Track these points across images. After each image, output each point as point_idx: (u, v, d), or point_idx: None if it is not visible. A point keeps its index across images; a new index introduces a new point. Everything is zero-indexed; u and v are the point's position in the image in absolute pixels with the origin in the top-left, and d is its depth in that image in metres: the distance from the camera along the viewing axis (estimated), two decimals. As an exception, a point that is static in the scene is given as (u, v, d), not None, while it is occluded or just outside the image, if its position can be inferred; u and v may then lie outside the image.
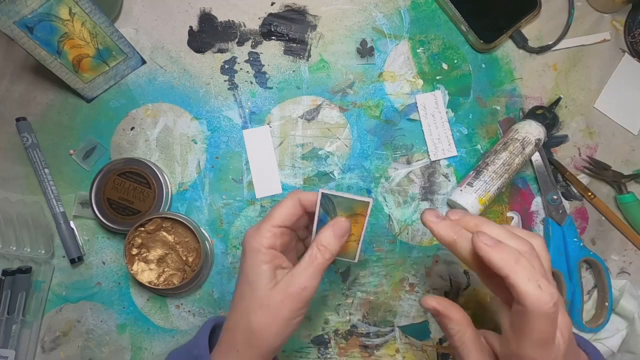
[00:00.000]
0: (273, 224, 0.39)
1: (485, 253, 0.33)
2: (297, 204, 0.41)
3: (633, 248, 0.56)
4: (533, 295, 0.31)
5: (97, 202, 0.52)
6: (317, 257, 0.38)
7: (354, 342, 0.53)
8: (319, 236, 0.39)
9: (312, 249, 0.39)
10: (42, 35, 0.49)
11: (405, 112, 0.57)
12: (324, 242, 0.39)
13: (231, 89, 0.56)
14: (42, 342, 0.53)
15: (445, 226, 0.38)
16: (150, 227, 0.50)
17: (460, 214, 0.39)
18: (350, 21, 0.57)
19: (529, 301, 0.31)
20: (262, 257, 0.39)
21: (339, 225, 0.39)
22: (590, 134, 0.57)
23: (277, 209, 0.40)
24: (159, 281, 0.50)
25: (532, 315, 0.32)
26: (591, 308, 0.55)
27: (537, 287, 0.31)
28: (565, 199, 0.56)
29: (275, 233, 0.39)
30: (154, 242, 0.51)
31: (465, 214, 0.39)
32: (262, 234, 0.39)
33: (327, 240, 0.39)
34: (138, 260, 0.50)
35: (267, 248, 0.39)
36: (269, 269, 0.39)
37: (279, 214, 0.40)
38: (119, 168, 0.52)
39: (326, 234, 0.39)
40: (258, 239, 0.39)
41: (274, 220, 0.40)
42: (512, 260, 0.32)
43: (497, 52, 0.58)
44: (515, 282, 0.32)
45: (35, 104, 0.56)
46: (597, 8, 0.59)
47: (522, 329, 0.33)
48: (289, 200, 0.41)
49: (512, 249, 0.33)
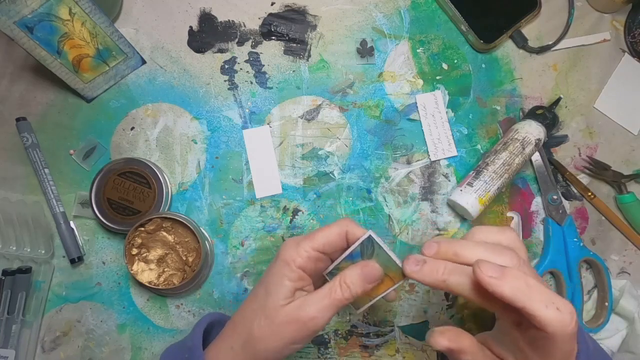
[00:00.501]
0: (313, 245, 0.38)
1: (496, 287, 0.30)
2: (343, 235, 0.39)
3: (633, 248, 0.56)
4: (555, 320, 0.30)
5: (97, 202, 0.52)
6: (337, 293, 0.37)
7: (354, 342, 0.53)
8: (346, 272, 0.38)
9: (334, 283, 0.37)
10: (42, 35, 0.49)
11: (405, 112, 0.57)
12: (348, 280, 0.37)
13: (231, 89, 0.56)
14: (42, 342, 0.53)
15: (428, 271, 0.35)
16: (151, 227, 0.50)
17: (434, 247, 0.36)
18: (350, 21, 0.57)
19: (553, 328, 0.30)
20: (289, 273, 0.38)
21: (371, 269, 0.37)
22: (590, 134, 0.57)
23: (322, 233, 0.39)
24: (159, 281, 0.50)
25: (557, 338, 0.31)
26: (591, 308, 0.55)
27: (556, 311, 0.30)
28: (565, 199, 0.56)
29: (310, 256, 0.38)
30: (154, 242, 0.51)
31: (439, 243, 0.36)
32: (299, 251, 0.38)
33: (352, 280, 0.37)
34: (138, 260, 0.50)
35: (297, 267, 0.38)
36: (290, 286, 0.38)
37: (321, 237, 0.39)
38: (119, 168, 0.52)
39: (354, 272, 0.37)
40: (293, 254, 0.38)
41: (315, 243, 0.38)
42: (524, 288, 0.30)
43: (497, 52, 0.58)
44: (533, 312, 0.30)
45: (35, 104, 0.56)
46: (597, 8, 0.59)
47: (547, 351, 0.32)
48: (336, 228, 0.39)
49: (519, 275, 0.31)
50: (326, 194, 0.55)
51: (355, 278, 0.37)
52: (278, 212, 0.55)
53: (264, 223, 0.55)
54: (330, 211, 0.55)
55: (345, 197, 0.55)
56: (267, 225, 0.55)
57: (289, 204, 0.55)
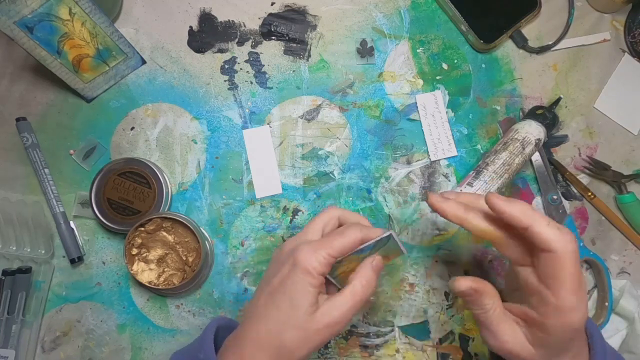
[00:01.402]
0: (331, 253, 0.39)
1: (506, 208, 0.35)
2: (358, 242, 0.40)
3: (633, 248, 0.56)
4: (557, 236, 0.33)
5: (97, 202, 0.52)
6: (359, 293, 0.39)
7: (354, 342, 0.53)
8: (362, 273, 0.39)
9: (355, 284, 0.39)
10: (42, 35, 0.49)
11: (405, 112, 0.57)
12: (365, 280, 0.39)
13: (231, 89, 0.56)
14: (42, 342, 0.53)
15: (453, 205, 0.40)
16: (150, 227, 0.50)
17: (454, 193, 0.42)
18: (350, 21, 0.57)
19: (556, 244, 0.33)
20: (313, 281, 0.38)
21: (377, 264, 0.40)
22: (590, 134, 0.57)
23: (340, 240, 0.39)
24: (159, 281, 0.50)
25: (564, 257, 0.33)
26: (591, 308, 0.55)
27: (557, 229, 0.33)
28: (565, 199, 0.56)
29: (330, 262, 0.39)
30: (154, 242, 0.51)
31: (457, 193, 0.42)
32: (319, 259, 0.38)
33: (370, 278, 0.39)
34: (138, 260, 0.50)
35: (319, 274, 0.38)
36: (314, 293, 0.38)
37: (339, 245, 0.39)
38: (119, 168, 0.52)
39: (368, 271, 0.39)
40: (313, 262, 0.38)
41: (334, 251, 0.39)
42: (530, 211, 0.34)
43: (497, 52, 0.58)
44: (539, 230, 0.33)
45: (35, 104, 0.56)
46: (597, 8, 0.59)
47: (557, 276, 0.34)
48: (353, 234, 0.40)
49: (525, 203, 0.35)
50: (326, 194, 0.55)
51: (371, 276, 0.40)
52: (278, 212, 0.55)
53: (264, 223, 0.55)
54: (330, 211, 0.55)
55: (345, 197, 0.55)
56: (267, 225, 0.55)
57: (289, 204, 0.55)
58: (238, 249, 0.54)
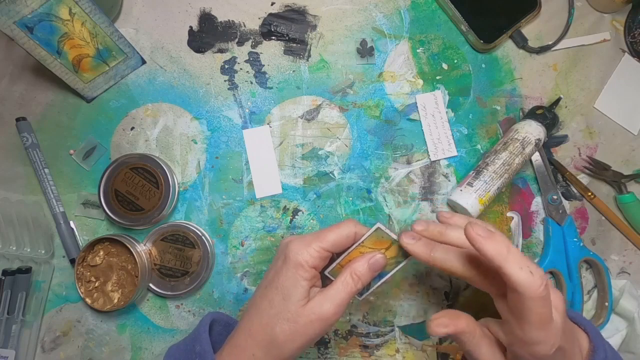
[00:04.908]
0: (323, 246, 0.39)
1: (481, 245, 0.34)
2: (352, 235, 0.41)
3: (633, 248, 0.56)
4: (527, 282, 0.32)
5: (105, 191, 0.52)
6: (350, 285, 0.39)
7: (354, 342, 0.53)
8: (354, 265, 0.40)
9: (345, 276, 0.39)
10: (42, 35, 0.49)
11: (405, 112, 0.57)
12: (358, 272, 0.40)
13: (231, 89, 0.56)
14: (42, 342, 0.53)
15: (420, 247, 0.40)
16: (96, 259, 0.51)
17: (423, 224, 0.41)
18: (350, 21, 0.57)
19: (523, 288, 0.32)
20: (304, 274, 0.39)
21: (376, 260, 0.40)
22: (590, 134, 0.57)
23: (331, 233, 0.40)
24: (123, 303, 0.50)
25: (529, 300, 0.33)
26: (591, 308, 0.55)
27: (529, 274, 0.32)
28: (565, 199, 0.56)
29: (321, 255, 0.39)
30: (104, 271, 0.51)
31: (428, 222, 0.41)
32: (310, 252, 0.39)
33: (362, 271, 0.40)
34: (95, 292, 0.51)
35: (310, 267, 0.39)
36: (306, 286, 0.39)
37: (332, 238, 0.40)
38: (133, 162, 0.52)
39: (362, 265, 0.40)
40: (305, 255, 0.39)
41: (325, 244, 0.39)
42: (504, 251, 0.33)
43: (497, 52, 0.58)
44: (509, 272, 0.33)
45: (35, 104, 0.56)
46: (597, 8, 0.59)
47: (522, 314, 0.34)
48: (345, 229, 0.40)
49: (502, 239, 0.34)
50: (326, 194, 0.55)
51: (364, 270, 0.40)
52: (278, 212, 0.55)
53: (264, 223, 0.55)
54: (330, 211, 0.55)
55: (345, 197, 0.55)
56: (267, 225, 0.55)
57: (289, 204, 0.55)
58: (238, 249, 0.54)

========================

## WHAT YOU WILL DO
Please repeat each record above precisely, with the pictures left out.

## PROBLEM SOLUTION
Track these points across images. After each image, output each point as point_idx: (u, v, d), or point_idx: None if it is not visible. A point keeps its index across images; a new index introduces a new point. Everything is zero-indexed; u and v are the point's position in the image in absolute pixels with the origin in the top-left, and d is its depth in that image in metres: the distance from the camera along the viewing axis (estimated), two decimals. As an exception, a point that is static in the scene is given as (u, v, d), not None, while it is occluded or just outside the image, if its position can be inferred; u and v may then lie outside the image.
[00:00.000]
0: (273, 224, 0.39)
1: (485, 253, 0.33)
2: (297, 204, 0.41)
3: (633, 248, 0.56)
4: (533, 295, 0.31)
5: (97, 202, 0.52)
6: (317, 257, 0.38)
7: (354, 342, 0.53)
8: (319, 236, 0.39)
9: (312, 249, 0.39)
10: (42, 35, 0.49)
11: (405, 112, 0.57)
12: (324, 242, 0.39)
13: (231, 89, 0.56)
14: (42, 342, 0.53)
15: (445, 226, 0.38)
16: (150, 227, 0.50)
17: (460, 214, 0.39)
18: (350, 21, 0.57)
19: (529, 301, 0.31)
20: (262, 257, 0.39)
21: (339, 225, 0.39)
22: (590, 134, 0.57)
23: (277, 209, 0.40)
24: (159, 281, 0.50)
25: (532, 315, 0.32)
26: (591, 308, 0.55)
27: (537, 287, 0.31)
28: (565, 199, 0.56)
29: (275, 233, 0.39)
30: (154, 242, 0.51)
31: (465, 214, 0.39)
32: (262, 234, 0.39)
33: (327, 240, 0.39)
34: (138, 260, 0.50)
35: (267, 248, 0.39)
36: (269, 269, 0.39)
37: (279, 214, 0.40)
38: (119, 168, 0.52)
39: (326, 234, 0.39)
40: (258, 239, 0.39)
41: (274, 220, 0.40)
42: (512, 260, 0.32)
43: (497, 52, 0.58)
44: (515, 282, 0.32)
45: (35, 104, 0.56)
46: (597, 8, 0.59)
47: (522, 329, 0.33)
48: (289, 200, 0.41)
49: (512, 249, 0.33)
[00:00.501]
0: (313, 245, 0.38)
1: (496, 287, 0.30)
2: (343, 235, 0.39)
3: (633, 248, 0.56)
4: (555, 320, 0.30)
5: (97, 202, 0.52)
6: (337, 293, 0.37)
7: (354, 342, 0.53)
8: (346, 272, 0.38)
9: (334, 283, 0.37)
10: (42, 35, 0.49)
11: (405, 112, 0.57)
12: (348, 280, 0.37)
13: (231, 89, 0.56)
14: (42, 342, 0.53)
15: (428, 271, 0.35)
16: (151, 227, 0.50)
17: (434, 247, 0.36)
18: (350, 21, 0.57)
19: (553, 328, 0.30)
20: (289, 273, 0.38)
21: (371, 269, 0.37)
22: (590, 134, 0.57)
23: (322, 233, 0.39)
24: (159, 281, 0.50)
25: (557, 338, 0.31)
26: (591, 308, 0.55)
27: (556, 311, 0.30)
28: (565, 199, 0.56)
29: (310, 256, 0.38)
30: (154, 242, 0.51)
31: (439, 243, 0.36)
32: (299, 251, 0.38)
33: (352, 280, 0.37)
34: (138, 260, 0.50)
35: (297, 267, 0.38)
36: (290, 286, 0.38)
37: (321, 237, 0.39)
38: (119, 168, 0.52)
39: (354, 272, 0.37)
40: (293, 254, 0.38)
41: (315, 243, 0.38)
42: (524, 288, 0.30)
43: (497, 52, 0.58)
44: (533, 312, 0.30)
45: (35, 104, 0.56)
46: (597, 8, 0.59)
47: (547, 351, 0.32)
48: (336, 228, 0.39)
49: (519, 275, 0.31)
50: (326, 194, 0.55)
51: (355, 278, 0.37)
52: (278, 212, 0.55)
53: (264, 223, 0.55)
54: (330, 211, 0.55)
55: (345, 197, 0.55)
56: (267, 225, 0.55)
57: (289, 204, 0.55)
[00:01.402]
0: (331, 253, 0.39)
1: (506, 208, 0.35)
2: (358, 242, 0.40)
3: (633, 248, 0.56)
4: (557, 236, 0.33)
5: (97, 202, 0.52)
6: (359, 293, 0.39)
7: (354, 342, 0.53)
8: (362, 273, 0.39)
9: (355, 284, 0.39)
10: (42, 35, 0.49)
11: (405, 112, 0.57)
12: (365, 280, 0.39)
13: (231, 89, 0.56)
14: (42, 342, 0.53)
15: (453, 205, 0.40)
16: (150, 227, 0.50)
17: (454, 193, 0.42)
18: (350, 21, 0.57)
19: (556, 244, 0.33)
20: (313, 281, 0.38)
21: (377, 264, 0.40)
22: (590, 134, 0.57)
23: (340, 240, 0.39)
24: (159, 281, 0.50)
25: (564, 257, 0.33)
26: (591, 308, 0.55)
27: (557, 229, 0.33)
28: (565, 199, 0.56)
29: (330, 262, 0.39)
30: (154, 242, 0.51)
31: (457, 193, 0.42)
32: (319, 259, 0.38)
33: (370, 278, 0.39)
34: (138, 260, 0.50)
35: (319, 274, 0.38)
36: (314, 293, 0.38)
37: (339, 245, 0.39)
38: (119, 168, 0.52)
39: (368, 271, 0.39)
40: (313, 262, 0.38)
41: (334, 251, 0.39)
42: (530, 211, 0.34)
43: (497, 52, 0.58)
44: (539, 230, 0.33)
45: (35, 104, 0.56)
46: (597, 8, 0.59)
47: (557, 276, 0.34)
48: (353, 234, 0.40)
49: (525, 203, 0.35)
50: (326, 194, 0.55)
51: (371, 276, 0.40)
52: (278, 212, 0.55)
53: (264, 223, 0.55)
54: (330, 211, 0.55)
55: (345, 197, 0.55)
56: (267, 225, 0.55)
57: (289, 204, 0.55)
58: (238, 249, 0.54)
[00:04.908]
0: (323, 246, 0.39)
1: (481, 245, 0.34)
2: (352, 235, 0.41)
3: (633, 248, 0.56)
4: (527, 282, 0.32)
5: (105, 191, 0.52)
6: (350, 285, 0.39)
7: (354, 342, 0.53)
8: (354, 265, 0.40)
9: (345, 276, 0.39)
10: (42, 35, 0.49)
11: (405, 112, 0.57)
12: (358, 272, 0.40)
13: (231, 89, 0.56)
14: (42, 342, 0.53)
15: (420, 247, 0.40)
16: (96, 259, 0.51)
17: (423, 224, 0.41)
18: (350, 21, 0.57)
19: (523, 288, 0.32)
20: (304, 274, 0.39)
21: (376, 260, 0.40)
22: (590, 134, 0.57)
23: (331, 233, 0.40)
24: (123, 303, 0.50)
25: (529, 300, 0.33)
26: (591, 308, 0.55)
27: (529, 274, 0.32)
28: (565, 199, 0.56)
29: (321, 255, 0.39)
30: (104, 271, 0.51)
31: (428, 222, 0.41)
32: (310, 252, 0.39)
33: (362, 271, 0.40)
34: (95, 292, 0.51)
35: (310, 267, 0.39)
36: (306, 286, 0.39)
37: (332, 238, 0.40)
38: (133, 162, 0.52)
39: (362, 265, 0.40)
40: (305, 255, 0.39)
41: (325, 244, 0.39)
42: (504, 251, 0.33)
43: (497, 52, 0.58)
44: (509, 272, 0.33)
45: (35, 104, 0.56)
46: (597, 8, 0.59)
47: (522, 314, 0.34)
48: (345, 229, 0.40)
49: (502, 239, 0.34)
50: (326, 194, 0.55)
51: (364, 270, 0.40)
52: (278, 212, 0.55)
53: (264, 223, 0.55)
54: (330, 211, 0.55)
55: (345, 197, 0.55)
56: (267, 225, 0.55)
57: (289, 204, 0.55)
58: (238, 249, 0.54)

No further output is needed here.